Page images and extracted text
* * * * *
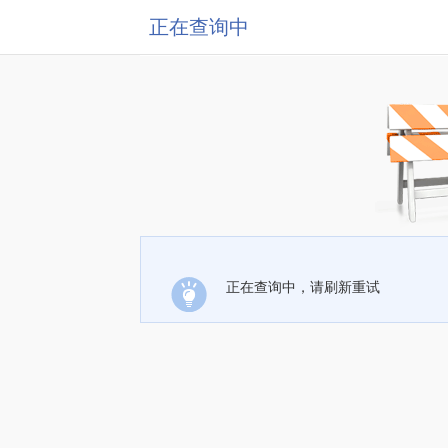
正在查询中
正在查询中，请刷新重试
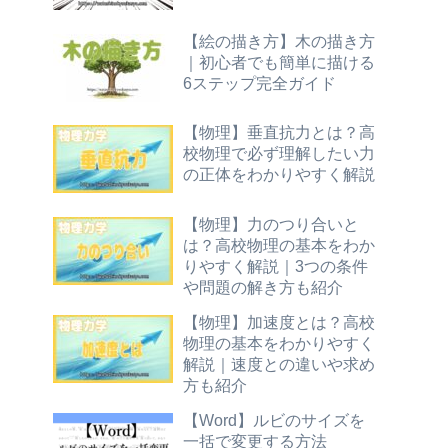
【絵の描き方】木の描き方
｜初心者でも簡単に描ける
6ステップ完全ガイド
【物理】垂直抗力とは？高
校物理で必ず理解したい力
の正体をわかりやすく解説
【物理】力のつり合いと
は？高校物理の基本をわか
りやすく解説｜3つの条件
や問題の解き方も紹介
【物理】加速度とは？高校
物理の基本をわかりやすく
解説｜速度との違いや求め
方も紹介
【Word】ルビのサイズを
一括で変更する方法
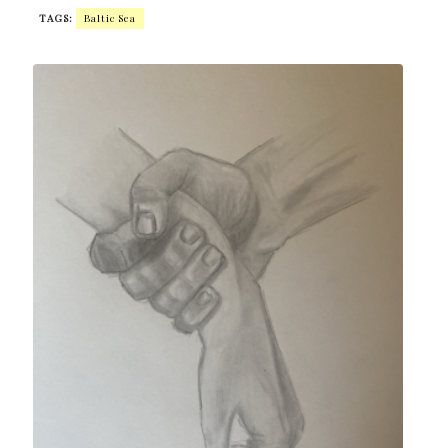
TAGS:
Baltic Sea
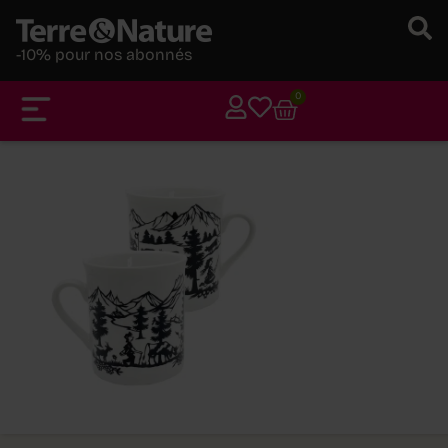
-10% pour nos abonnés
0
* * * * *
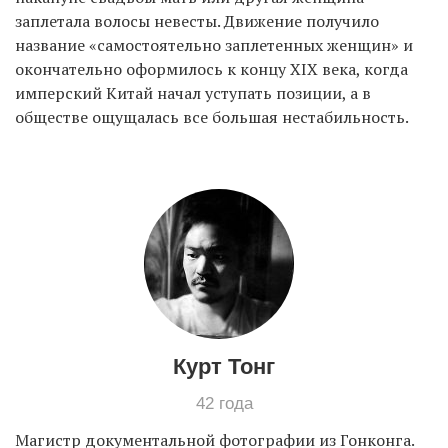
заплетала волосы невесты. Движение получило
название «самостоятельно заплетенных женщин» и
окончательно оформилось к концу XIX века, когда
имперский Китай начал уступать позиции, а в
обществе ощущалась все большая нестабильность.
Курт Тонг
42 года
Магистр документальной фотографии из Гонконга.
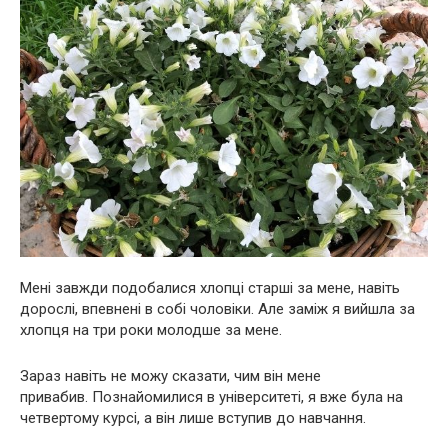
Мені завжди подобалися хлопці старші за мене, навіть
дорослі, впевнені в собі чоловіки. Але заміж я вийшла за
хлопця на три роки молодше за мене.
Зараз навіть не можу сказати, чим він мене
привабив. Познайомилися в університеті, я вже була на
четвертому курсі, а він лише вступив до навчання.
* * * * *
What to produce - Copy the lines of the records word for word, from the line containing "заплетала волосы невесты. Движение получило" to the line containing "Магистр документальной фотографии", including both of those lines.

Task result -
заплетала волосы невесты. Движение получило
название «самостоятельно заплетенных женщин» и
окончательно оформилось к концу XIX века, когда
имперский Китай начал уступать позиции, а в
обществе ощущалась все большая нестабильность.
Курт Тонг
42 года
Магистр документальной фотографии из Гонконга.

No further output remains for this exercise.